KFolds requires you to specify how many observations are in your sample (the n parameter), specify the n_folds number, and indicate whether you want to shuffle the data (by using the shuffle parameter). As a rule, the higher the expected variance, the more that increasing the number of folds can provide you a better mean estimate. It’s a good idea to shuffle the data because ordered data can introduce confusion into the learning processes if the first observations are different from the last ones.

After setting KFolds, call the cross_val_score function, which returns an array of results containing a score (from the scoring function) for each cross-validation fold. You have to provide cross_val_score with your data (both X and y) as an input, your estimator (the regression class), and the previously instantiated KFolds iterator (the cv parameter).

In a matter of a few seconds or minutes, depending on the number of folds and data processed, the function returns the results. You average these results to obtain a mean estimate, and you can also compute the standard deviation to check how stable the mean is.

crossvalidation = KFold(n=X.shape[0], n_folds=10,
 shuffle=True, random_state=1)
scores = cross_val_score(regression, X, y,
 scoring=‘mean_squared_error’, cv=crossvalidation,
 n_jobs=1)
print ‘Folds: %i, mean squared error: %.2f std: %.2f’
 %(len(scores),np.mean(np.abs(scores)),np.std(scores))
Folds: 10, mean squared error: 23.76 std: 12.13

Cross-validating can work in parallel because no estimate depends on any other estimate. You can take advantage of the multiple cores present on your computer by setting the parameter n_jobs=-1.

Sampling stratifications for complex data

Cross-validation folds are decided by random sampling. Sometimes it may be necessary to track if and how much of a certain characteristic is present in the training and test folds in order to avoid malformed samples. For instance, the Boston dataset has a binary variable (a feature that has a value of 1 or 0) indicating whether the house bounds the Charles River.

This information is important to understand the value of the house and determine whether people would like to spend more for it. You can see the effect of this variable using the following code.

import pandas as pd
df = pd.DataFrame(X, columns=boston.feature_names)
df[‘target’] = y
boxplot = df.boxplot(‘target’, by=‘CHAS’,
 return_type=‘axes’)

A boxplot reveals that houses on the river tend to have values higher than other houses. Of course, there are expensive houses all around Boston, but you have to keep an eye about how many river houses you are analyzing because your model has to be general for all of Boston, not just Charles River houses.

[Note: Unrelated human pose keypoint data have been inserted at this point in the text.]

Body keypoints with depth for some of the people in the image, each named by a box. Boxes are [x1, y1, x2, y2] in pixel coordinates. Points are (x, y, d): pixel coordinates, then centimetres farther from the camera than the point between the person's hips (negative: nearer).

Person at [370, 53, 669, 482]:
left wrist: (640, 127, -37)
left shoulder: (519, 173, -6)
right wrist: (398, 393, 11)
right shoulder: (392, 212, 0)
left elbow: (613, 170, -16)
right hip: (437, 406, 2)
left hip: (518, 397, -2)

Boxplot of the target outcome, grouped by CHAS.

Boxplot of the target outcome, grouped by CHAS.

In similar situations, when a characteristic is rare or influential, you can’t be sure when it’s present in the sample because the folds are created in a random way. Having too many or too few of a particular characteristic in each fold implies that the machine-learning algorithm may derive incorrect rules.

The StratifiedKFold class provides a simple way to control the risk of building malformed samples during cross-validation procedures. It can control the sampling so that certain features, or even certain outcomes (when the target classes are extremely unbalanced), will always be present in your folds in the right proportion. You just need to point out the variable you want to control by using the y parameter.

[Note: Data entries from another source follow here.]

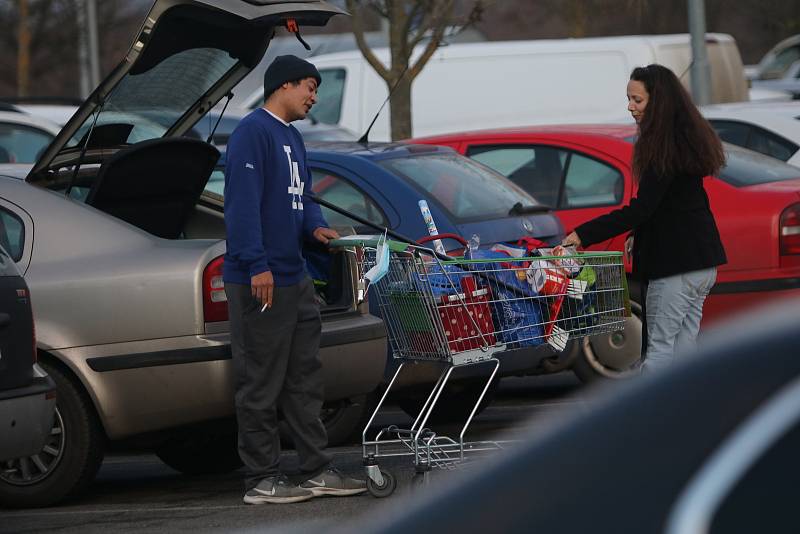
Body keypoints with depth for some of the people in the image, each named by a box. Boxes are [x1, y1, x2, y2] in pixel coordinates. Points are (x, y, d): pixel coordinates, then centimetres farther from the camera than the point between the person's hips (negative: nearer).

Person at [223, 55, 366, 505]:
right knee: (262, 384, -3)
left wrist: (316, 227, 3)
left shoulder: (292, 137, 17)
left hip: (296, 279, 10)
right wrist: (257, 265, -25)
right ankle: (262, 480, 1)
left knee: (305, 378, 13)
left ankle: (318, 470, 18)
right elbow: (243, 202, -20)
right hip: (260, 282, -10)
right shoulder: (254, 132, -13)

from sklearn.cross_validation import StratifiedKFold
stratification = StratifiedKFold(y=X[:,3], n_folds=10,
 shuffle=True, random_state=1)
scores = cross_val_score(regression, X, y,
 scoring=‘mean_squared_error’, cv=stratification,
 n_jobs=1)
print ‘Stratified %i folds cross validation mean ‘ +
  ‘squared error: %.2f std: %.2f’ % (len(
   scores),np.mean(np.abs(scores)),np.std(scores))
Stratified 10 folds cross validation mean squared error:
 23.70 std: 6.10

Although the validation error is similar, by controlling the CHAR variable, the standard error of the estimates decreases, making you aware that the variable was influencing the previous cross-validation results.